Websites are well-understood to be compositions of resources from a variety of servers, woven together in one origin’s context to satisfy a developer’s goals. These resources are generally requested through elements like script and link, instructing user agents to make explicit requests to other servers on the page’s behalf, and to include those resources as part of the page’s construction:

<script src="https://widgets-r-us.example/widget.js"></script>

Developers, however, often have reasons (performance, privacy, etc) to avoid asking users' agents to take responsibility for these additional requests. Rather than composing the page at runtime, they might choose to embed code more directly, copy/pasting snippets into inline script blocks, or relying upon layers of infrastructure to inline their dependencies through server-side includes (Fastly implements a subset of [ESI-LANG], for example). Depending on the development team, these dependencies might not even be third-party in the traditional sense, but developed as internally-shared frameworks that are jammed together through internal infrastructure:

<!-- The main document: -->
<esi:include src="https://widgets-r-us.example/widget.include" />
<!-- https://widgets-r-us.example/widget.include -->
<script>
  /* Code goes here. */
</script>

These inlined blocks are a stumbling block for developers who wish to deploy strong protections against injection attacks, as architectural decisions might make it difficult to coordinate nonce attributes or content hashes between inlined scripts and `Content-Security-Policy` headers delivered with the page. Sites might fall back to allowing 'unsafe-inline', or simply forgoing a policy in the first place.
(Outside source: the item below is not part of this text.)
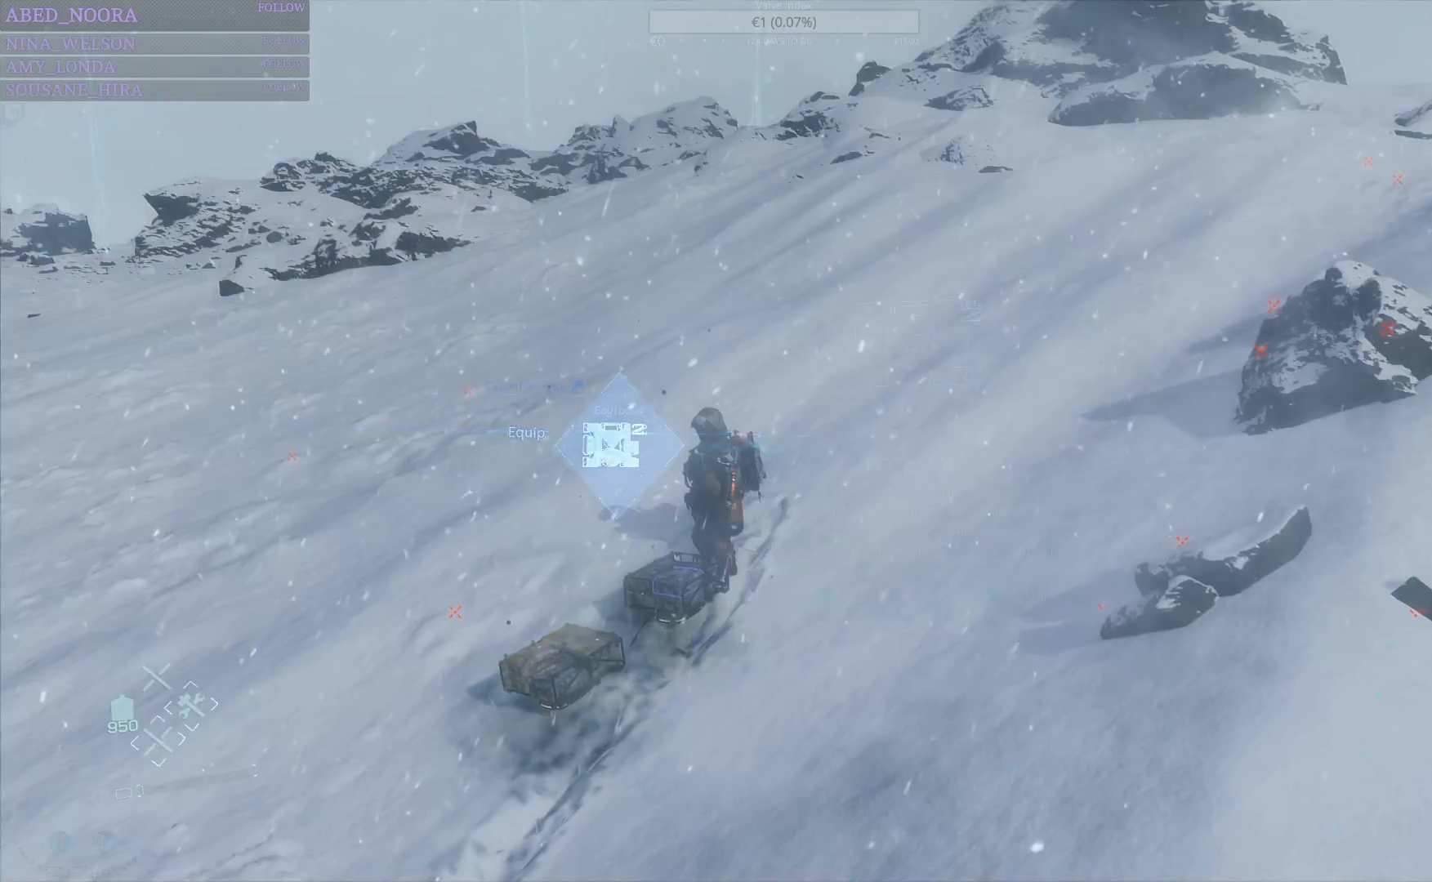
{"buttons": ["L2"], "left_stick": "up", "right_stick": "center", "events": [[50, "left_stick", "up"]]}
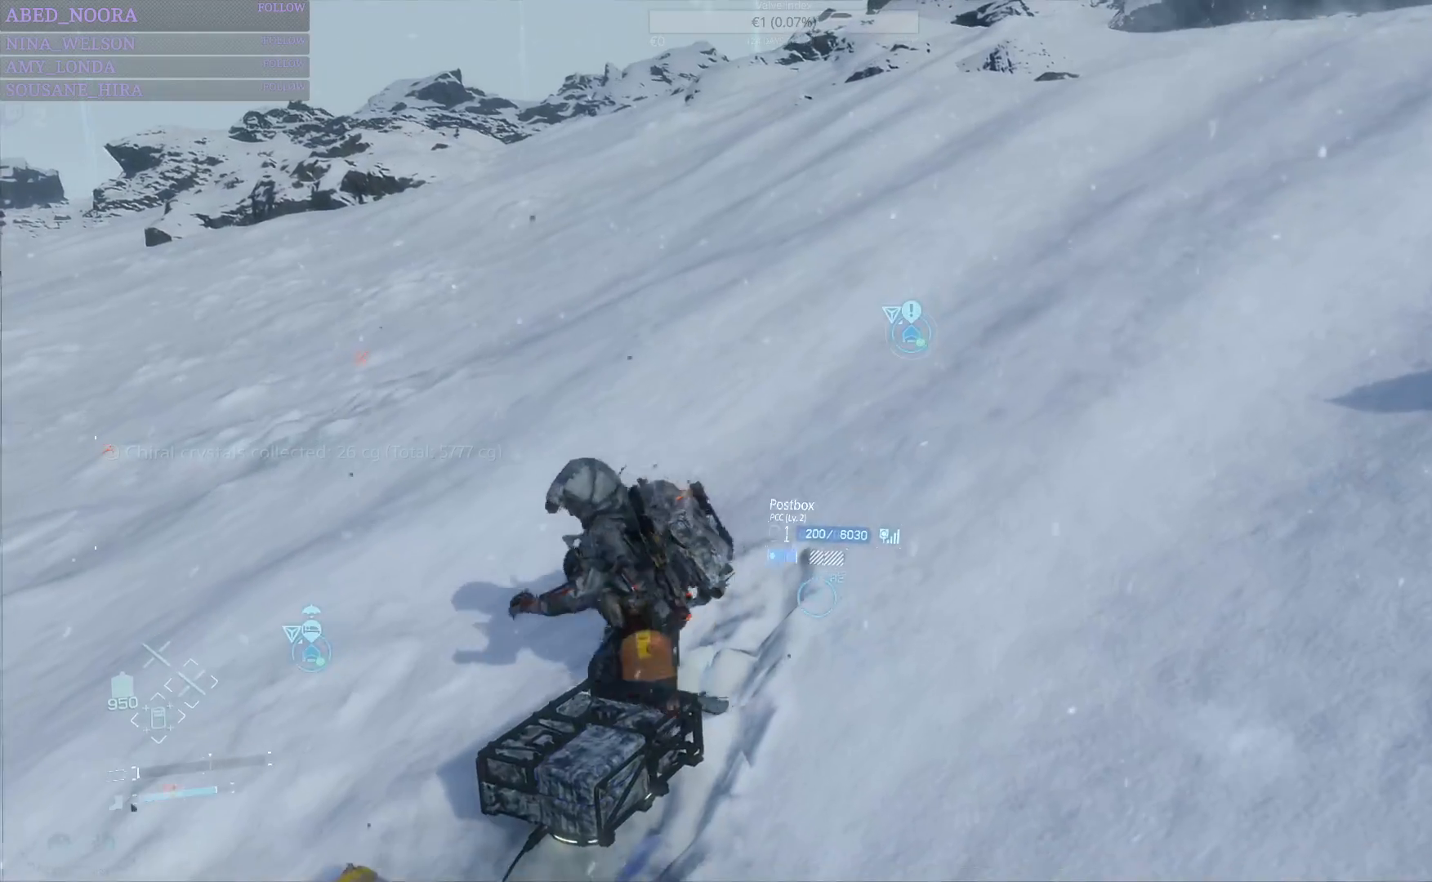
{"buttons": ["L2"], "left_stick": "up", "right_stick": "center", "events": []}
Signatures might provide an option that satisfies developers' need without additionally complicating deployments. In short, if developers can agree with their dependencies on a (set of) signing key(s), they can encode those relatively static constraints in the page’s content security policy, and validate inlined script’s signatures against those known-good keys. This provides a proof of provenance for the code in question, allowing developers to ensure the integrity of their supply chain in a dynamic fashion:

<!-- https://widgets-r-us.example/widget.include -->
<script x-inlined-content-signature="ed25519-[base64-encoded signature]"
        x-inlined-content-key="ed25519-[base64-encoded public key]">
  /* Code goes here. */
</script>

These attributes have terrible placeholder names on purpose. See § 3.2 x-inlined-content-signature is a terrible attribute name for some spelling options.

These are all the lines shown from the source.